» **TEXT FOR ANALYSIS**
★ ★ ★ ★ ★

Although the Women's Industries section primarily celebrated
women's unpaid domestic labour, in its early years there was
some acknowledgment of self-employed women as well as a recognition
of small scale income generation by women through informal
economic activity. Until 1907, the Exhibition catalogues,
which listed the names of competitors in each class, included
prices against those items in Women's Industries that were
for sale. In 1901, half of the entries had prices attached
to them, ranging from a modest five shillings to a breathtaking
£50 for an exhibit of 'Limerick, Old Irish Point, Honiton
and Point Lace'.[19] Information on competitors
derived from the catalogues, although scant, suggests that
the women who offered their entries for sale included individuals
who were small business owners; individuals who would have
defined themselves as wives and mothers but who earned some
money through home-based activities such as sewing; and individuals,
including some employees, who regarded the Exhibition as a
'one-off' opportunity to enjoy a small boost to their income.
Some business owners used the section to publicise their wares.
Miss E.J. Dewing, for example, a professional needleworker
in Brisbane, was a regular entrant in the early 1900s, sending
a glass case of her art needlework as a non-competitive display.
In 1902, all of the items in the ladies' and children's garment
category were by Madam Papprill of the Corset Company, based
in central Brisbane.
In 1907, the practice of including prices against Women's
Industries items ended. By then, a series of regulations had
been introduced that virtually severed any connection between
women and commerce within the framework of Women's Industries
at the Exhibition. Entries were restricted to women who were
amateurs 'unless otherwise specified', with a further requirement
that 'all work must have been the work of the exhibitor'.
The 'unless otherwise specified' option was rarely invoked.
There was also an explicit prohibition on 'factory made goods'.[20] The Women's Industries
section of the Exhibition now valued only the outputs of women's
unpaid labour in their domestic roles, not women's contributions
as employees, self-employed workers and employers to the Queensland
economy.

★ ★ ★ ★ ★

» **PROVIDED MATERIAL**

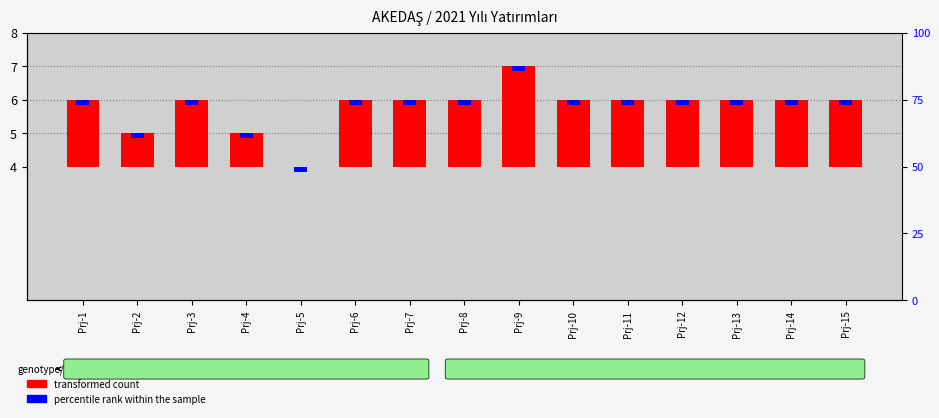

The percentile rank within the sample series shows 0.2 at Prj-11. True or false?

True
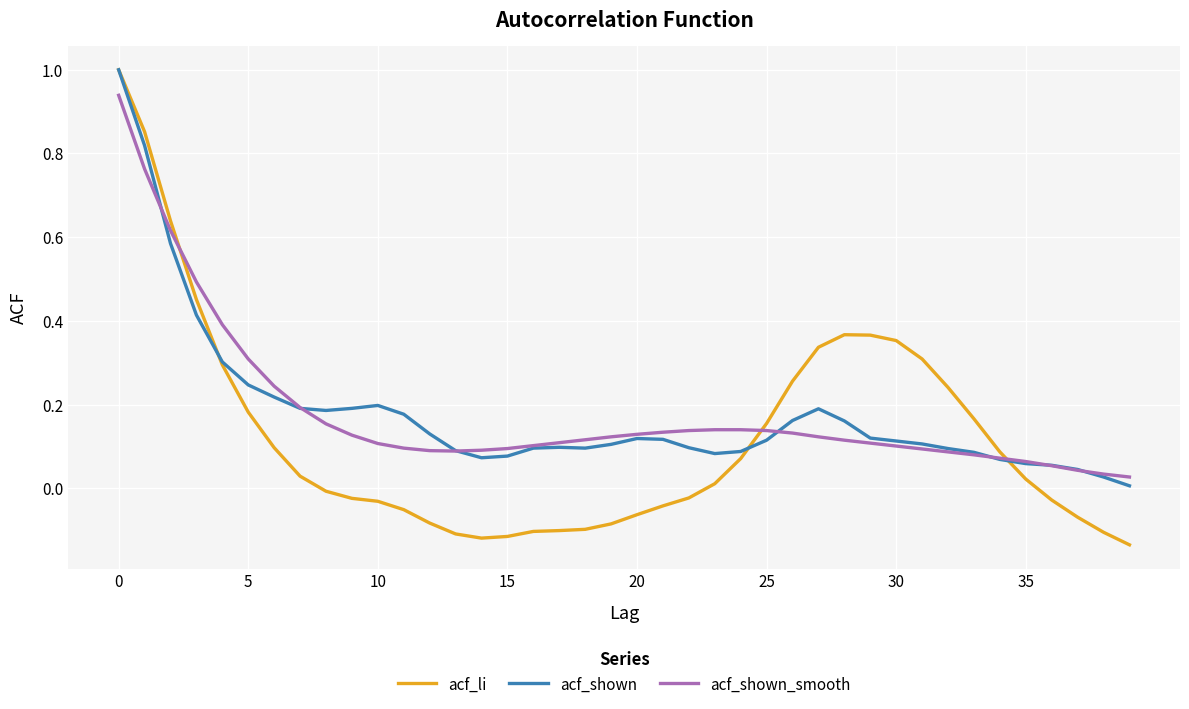

What is the highest value of the acf_li series?

1.0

★ ★ ★ ★ ★

» **WORK INSTRUCTIONS**
Pick up the text on the Women's Industries section at the Exhibition and continue it from its last sentence. The material above stands apart from the text on the Women's Industries section.

» **ANSWER TO THE EXERCISE**
The degree of value accorded unpaid domestic labour by the
only section of the Exhibition devoted solely to women's work
may also be questioned. The prizes available to competitors,
whether offered by the NAIAQ itself or private sponsors, were
modest by Brisbane Exhibition standards, although it should
be noted that the entry fees were usually also at the lower
end of the Exhibition scale. Neither of these factors is surprising,
given the emphasis on women's unpaid work and the culturally
sanctioned view that women were or should be the dependents
of men. With the exception of occasional age-specific classes
for girls, married women typically constituted a majority
of entrants in Women's Industries.[21] Across the first
forty years of the twentieth century, the standard first prizes
for classes in this section increased from five to ten shillings,
but there was considerable variation within individual categories.
A first prize of ten shillings was the equivalent of about
one-quarter of the female weekly basic wage in Brisbane.[22] In 1921, while most
of the needlework classes had an entry fee of 1s.6d. and offered
first prizes of ten shillings, most of the home cookery classes
offered prizes of between 1s.6d. and 5s. Certain Women's Industries
competitions demanded higher entry fees but promised rewards
of up to one guinea, prompting questions about who could afford
to enter.[23]
One of the most valuable prizes in the period under investigation
was offered by the Barry and Roberts department store in 1939.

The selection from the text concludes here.